• _What this task involves_
Only the lines from the one with "Figure 6. Average" to the end of the listing below should be set down, exactly as written and without any pictures.

• _Source material_
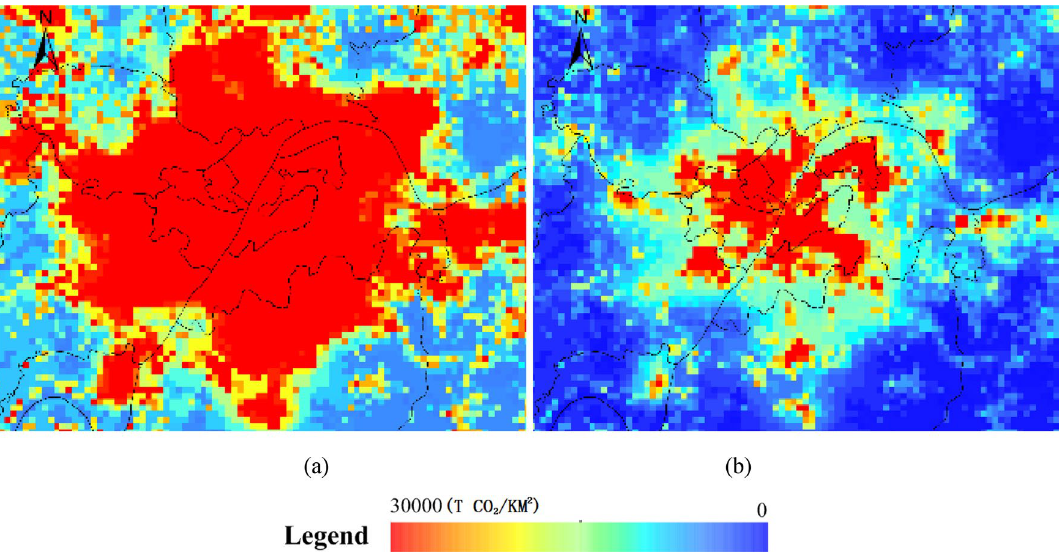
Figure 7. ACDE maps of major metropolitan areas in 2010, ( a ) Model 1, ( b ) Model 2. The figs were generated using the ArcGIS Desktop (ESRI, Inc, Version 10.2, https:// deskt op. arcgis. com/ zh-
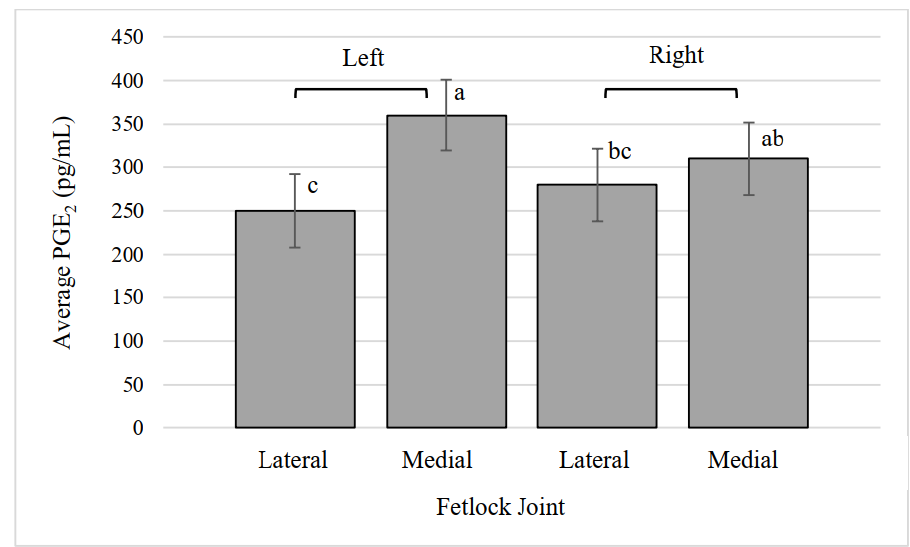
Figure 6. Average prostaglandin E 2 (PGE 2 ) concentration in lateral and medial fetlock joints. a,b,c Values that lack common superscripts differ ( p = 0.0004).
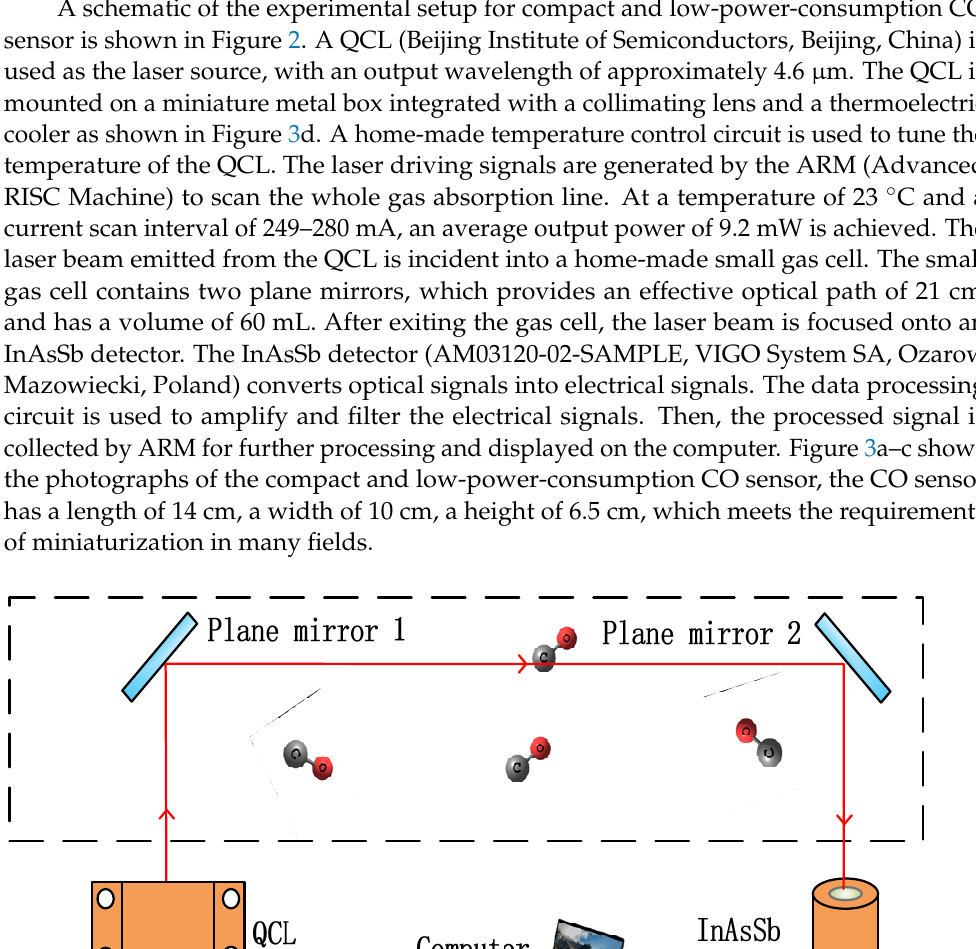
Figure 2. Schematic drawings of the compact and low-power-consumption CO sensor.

• _Solution_
Figure 6. Average prostaglandin E 2 (PGE 2 ) concentration in lateral and medial fetlock joints. a,b,c Values that lack common superscripts differ ( p = 0.0004).
Figure 2. Schematic drawings of the compact and low-power-consumption CO sensor.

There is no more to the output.